By: Sara Brown/TRT Assistant Editor—
BOSTON, Mass.—To honor the 30th anniversary of the AIDS Walk Boston & 5K Run on June 7, the event will return to Boston Common, where the first walk took place. The annual fundraiser for the AIDS Action Committee of Massachusetts (AAC) continues to be New England’s largest HIV/AIDS awareness event, attracting thousands of participants who walk for different reasons, all in support of AAC and its work to prevent new infections, maximize the health outcomes of those infected, and to end the epidemic here in the Commonwealth.
AAC Executive Director Carl Sciortino said the event will honor those who came before them but also look ahead to the future.
“It’s a chance to tell our story on how far we have come,” Sciortino said. “We are writing the final chapter now.”
According to Sciortino, this year’s walk will feature archives of old photos from the first walk 30 years ago.
“In the pictures, you can see people really struggling,” he said. “They will be with us in spirit.”
AAC Board Member Liz Page helped create the event.
“We wanted to have an event that would unify people,” Page remembered.
However, she said the task was daunting. The organization only had a few months to plan the walk and find major corporate sponsors. According to Page, getting corporate sponsors was challenging.
“There was this major shoe company that we knew was coming out with a new shoe that spring so we thought they would be perfect sponsors,” said Page. “We made this huge presentation in front of them and asked them to be the first major financial sponsor and they said no. So, then we asked if they could donate shoes to the walk and not only did they said no but they also said we couldn’t even buy shoes if it was going to be associated with the walk. That’s how far the corporate world wanted to say away from AIDS.”

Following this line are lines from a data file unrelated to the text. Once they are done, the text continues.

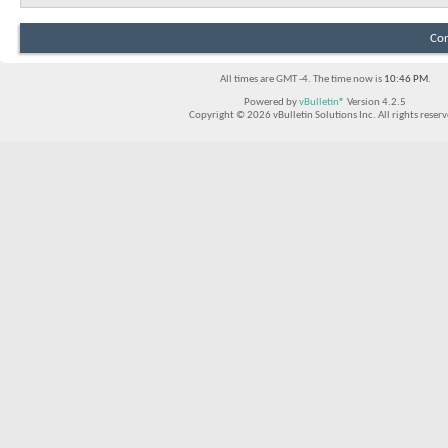
Con
All times are GMT -4. The time now is
10:46 PM
.
Powered by
vBulletin®
Version 4.2.5
Copyright © 2026 vBulletin Solutions Inc. All rights reserv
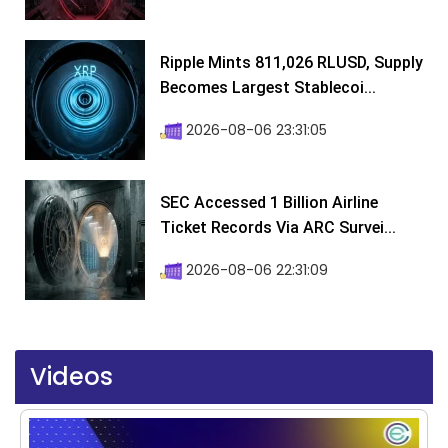
Ripple Mints 811,026 RLUSD, Supply
Becomes Largest Stablecoi...
2026-08-06 23:31:05
SEC Accessed 1 Billion Airline
Ticket Records Via ARC Survei...
2026-08-06 22:31:09
Videos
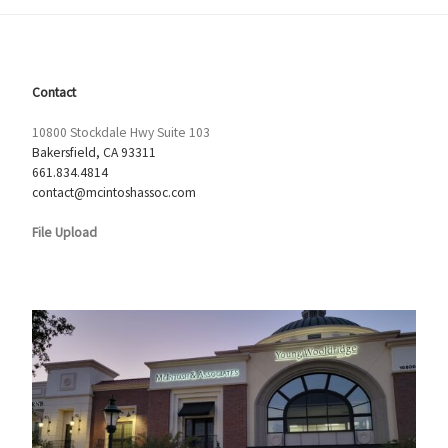
Contact
10800 Stockdale Hwy Suite 103
Bakersfield, CA 93311
661.834.4814
contact@mcintoshassoc.com
File Upload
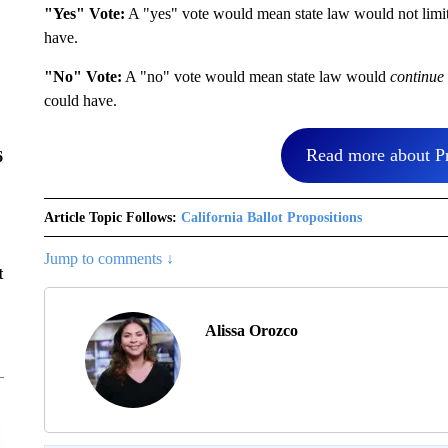
"Yes" Vote:
A "yes" vote would mean state law would not limit t
have.
"No" Vote:
A "no" vote would mean state law would
continue 
could have.
Read more about Pr
6
Article Topic Follows:
California Ballot Propositions
Jump to comments ↓
t
Alissa Orozco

Page also said participants of that first walk worried about their safety.
“We didn’t even know if we were going to get booed, picketed or shot at. It was such a different time then. This was when people were afraid to touch people with AIDS,” Page said.
The first walk became a moving event for everyone involved.
“It was very emotional. This was long before there was medicine that could save lives or even extend lives. People were dying alone or in the arms of friends because their families abandoned them,” Page recalled. “It was like a wave of love and acceptance was washing over them. We knew we were all in this together.”
The discussion surrounding AIDS have evolved with the times. The focus of the walk 30 years ago was to unify a community, and now it’s to put an end to the disease.
“We want to get down to zero new infections. I think that is truly possible in our time period,” Sciortino said.
Sciortino did admit that sometimes people, especially the younger generation, now believe AIDS is an issue of the past.
“People are still living with this and struggling. We need to finish what we started 30 years ago,” he said.
The walk this year is also taking place during Boston Pride.
“We have always worked with Boston Pride when we can,” Sciortino said. “I think the AIDS movement really transformed how America saw the gay community. They started to see the gay community as humans with families.”